**TASK STATEMENT:**
Could you retype the listing beneath, keeping each line exactly as it is?
*** Begin section ***
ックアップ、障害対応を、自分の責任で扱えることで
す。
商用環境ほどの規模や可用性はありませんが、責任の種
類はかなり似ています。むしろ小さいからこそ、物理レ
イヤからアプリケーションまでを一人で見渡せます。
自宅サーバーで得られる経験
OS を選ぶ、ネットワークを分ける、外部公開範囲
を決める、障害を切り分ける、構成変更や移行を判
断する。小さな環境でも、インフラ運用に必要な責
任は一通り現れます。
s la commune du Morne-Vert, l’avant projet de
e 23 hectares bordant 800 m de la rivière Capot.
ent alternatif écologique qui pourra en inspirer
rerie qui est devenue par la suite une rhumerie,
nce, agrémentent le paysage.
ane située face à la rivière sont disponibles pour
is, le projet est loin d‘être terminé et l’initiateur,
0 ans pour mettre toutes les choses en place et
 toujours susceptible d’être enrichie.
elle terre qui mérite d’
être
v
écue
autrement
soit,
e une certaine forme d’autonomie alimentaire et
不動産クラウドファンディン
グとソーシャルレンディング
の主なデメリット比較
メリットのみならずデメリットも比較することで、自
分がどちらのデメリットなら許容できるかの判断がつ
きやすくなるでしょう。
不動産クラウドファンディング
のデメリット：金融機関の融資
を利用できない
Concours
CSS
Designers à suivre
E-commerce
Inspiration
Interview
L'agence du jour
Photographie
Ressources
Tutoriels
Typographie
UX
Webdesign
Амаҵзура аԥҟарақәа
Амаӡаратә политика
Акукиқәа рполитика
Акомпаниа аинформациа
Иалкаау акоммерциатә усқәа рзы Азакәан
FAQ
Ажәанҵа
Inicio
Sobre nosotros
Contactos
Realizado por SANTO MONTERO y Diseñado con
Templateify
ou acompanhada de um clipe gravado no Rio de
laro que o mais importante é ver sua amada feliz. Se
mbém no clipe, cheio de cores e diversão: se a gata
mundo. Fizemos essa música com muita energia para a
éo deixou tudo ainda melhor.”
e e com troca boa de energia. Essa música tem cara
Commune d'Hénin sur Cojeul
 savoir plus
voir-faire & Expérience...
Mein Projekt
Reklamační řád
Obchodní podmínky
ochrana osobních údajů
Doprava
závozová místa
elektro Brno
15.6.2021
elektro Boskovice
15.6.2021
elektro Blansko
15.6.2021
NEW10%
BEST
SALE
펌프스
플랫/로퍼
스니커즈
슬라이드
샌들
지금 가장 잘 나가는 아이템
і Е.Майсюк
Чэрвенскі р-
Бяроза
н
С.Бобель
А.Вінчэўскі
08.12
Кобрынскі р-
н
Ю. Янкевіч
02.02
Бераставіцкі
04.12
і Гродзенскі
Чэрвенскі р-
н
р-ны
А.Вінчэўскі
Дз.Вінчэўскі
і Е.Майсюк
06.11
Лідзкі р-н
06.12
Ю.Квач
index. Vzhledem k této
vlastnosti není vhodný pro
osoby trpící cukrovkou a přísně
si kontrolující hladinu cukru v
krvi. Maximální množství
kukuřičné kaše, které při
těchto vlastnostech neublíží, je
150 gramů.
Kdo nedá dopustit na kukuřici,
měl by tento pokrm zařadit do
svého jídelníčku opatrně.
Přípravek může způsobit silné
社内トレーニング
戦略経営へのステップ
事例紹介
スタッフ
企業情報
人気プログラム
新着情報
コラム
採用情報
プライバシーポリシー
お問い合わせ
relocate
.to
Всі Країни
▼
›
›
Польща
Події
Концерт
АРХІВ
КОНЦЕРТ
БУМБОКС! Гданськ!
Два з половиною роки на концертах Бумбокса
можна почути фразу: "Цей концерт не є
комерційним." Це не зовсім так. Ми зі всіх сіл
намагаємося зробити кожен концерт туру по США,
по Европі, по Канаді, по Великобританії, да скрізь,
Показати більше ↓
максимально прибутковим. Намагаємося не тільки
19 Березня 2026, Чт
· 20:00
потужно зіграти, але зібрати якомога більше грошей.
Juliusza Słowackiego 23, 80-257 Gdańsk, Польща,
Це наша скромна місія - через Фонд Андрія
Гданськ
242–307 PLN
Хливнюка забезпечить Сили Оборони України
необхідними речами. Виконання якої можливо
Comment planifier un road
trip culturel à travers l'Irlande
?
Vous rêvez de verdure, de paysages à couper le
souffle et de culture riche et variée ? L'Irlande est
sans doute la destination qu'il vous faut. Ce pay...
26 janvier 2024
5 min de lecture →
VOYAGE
*** End section ***
**OUTPUT FOR THIS EXERCISE:**
ックアップ、障害対応を、自分の責任で扱えることで
す。
商用環境ほどの規模や可用性はありませんが、責任の種
類はかなり似ています。むしろ小さいからこそ、物理レ
イヤからアプリケーションまでを一人で見渡せます。
自宅サーバーで得られる経験
OS を選ぶ、ネットワークを分ける、外部公開範囲
を決める、障害を切り分ける、構成変更や移行を判
断する。小さな環境でも、インフラ運用に必要な責
任は一通り現れます。
s la commune du Morne-Vert, l’avant projet de
e 23 hectares bordant 800 m de la rivière Capot.
ent alternatif écologique qui pourra en inspirer
rerie qui est devenue par la suite une rhumerie,
nce, agrémentent le paysage.
ane située face à la rivière sont disponibles pour
is, le projet est loin d‘être terminé et l’initiateur,
0 ans pour mettre toutes les choses en place et
 toujours susceptible d’être enrichie.
elle terre qui mérite d’
être
v
écue
autrement
soit,
e une certaine forme d’autonomie alimentaire et
不動産クラウドファンディン
グとソーシャルレンディング
の主なデメリット比較
メリットのみならずデメリットも比較することで、自
分がどちらのデメリットなら許容できるかの判断がつ
きやすくなるでしょう。
不動産クラウドファンディング
のデメリット：金融機関の融資
を利用できない
Concours
CSS
Designers à suivre
E-commerce
Inspiration
Interview
L'agence du jour
Photographie
Ressources
Tutoriels
Typographie
UX
Webdesign
Амаҵзура аԥҟарақәа
Амаӡаратә политика
Акукиқәа рполитика
Акомпаниа аинформациа
Иалкаау акоммерциатә усқәа рзы Азакәан
FAQ
Ажәанҵа
Inicio
Sobre nosotros
Contactos
Realizado por SANTO MONTERO y Diseñado con
Templateify
ou acompanhada de um clipe gravado no Rio de
laro que o mais importante é ver sua amada feliz. Se
mbém no clipe, cheio de cores e diversão: se a gata
mundo. Fizemos essa música com muita energia para a
éo deixou tudo ainda melhor.”
e e com troca boa de energia. Essa música tem cara
Commune d'Hénin sur Cojeul
 savoir plus
voir-faire & Expérience...
Mein Projekt
Reklamační řád
Obchodní podmínky
ochrana osobních údajů
Doprava
závozová místa
elektro Brno
15.6.2021
elektro Boskovice
15.6.2021
elektro Blansko
15.6.2021
NEW10%
BEST
SALE
펌프스
플랫/로퍼
스니커즈
슬라이드
샌들
지금 가장 잘 나가는 아이템
і Е.Майсюк
Чэрвенскі р-
Бяроза
н
С.Бобель
А.Вінчэўскі
08.12
Кобрынскі р-
н
Ю. Янкевіч
02.02
Бераставіцкі
04.12
і Гродзенскі
Чэрвенскі р-
н
р-ны
А.Вінчэўскі
Дз.Вінчэўскі
і Е.Майсюк
06.11
Лідзкі р-н
06.12
Ю.Квач
index. Vzhledem k této
vlastnosti není vhodný pro
osoby trpící cukrovkou a přísně
si kontrolující hladinu cukru v
krvi. Maximální množství
kukuřičné kaše, které při
těchto vlastnostech neublíží, je
150 gramů.
Kdo nedá dopustit na kukuřici,
měl by tento pokrm zařadit do
svého jídelníčku opatrně.
Přípravek může způsobit silné
社内トレーニング
戦略経営へのステップ
事例紹介
スタッフ
企業情報
人気プログラム
新着情報
コラム
採用情報
プライバシーポリシー
お問い合わせ
relocate
.to
Всі Країни
▼
›
›
Польща
Події
Концерт
АРХІВ
КОНЦЕРТ
БУМБОКС! Гданськ!
Два з половиною роки на концертах Бумбокса
можна почути фразу: "Цей концерт не є
комерційним." Це не зовсім так. Ми зі всіх сіл
намагаємося зробити кожен концерт туру по США,
по Европі, по Канаді, по Великобританії, да скрізь,
Показати більше ↓
максимально прибутковим. Намагаємося не тільки
19 Березня 2026, Чт
· 20:00
потужно зіграти, але зібрати якомога більше грошей.
Juliusza Słowackiego 23, 80-257 Gdańsk, Польща,
Це наша скромна місія - через Фонд Андрія
Гданськ
242–307 PLN
Хливнюка забезпечить Сили Оборони України
необхідними речами. Виконання якої можливо
Comment planifier un road
trip culturel à travers l'Irlande
?
Vous rêvez de verdure, de paysages à couper le
souffle et de culture riche et variée ? L'Irlande est
sans doute la destination qu'il vous faut. Ce pay...
26 janvier 2024
5 min de lecture →
VOYAGE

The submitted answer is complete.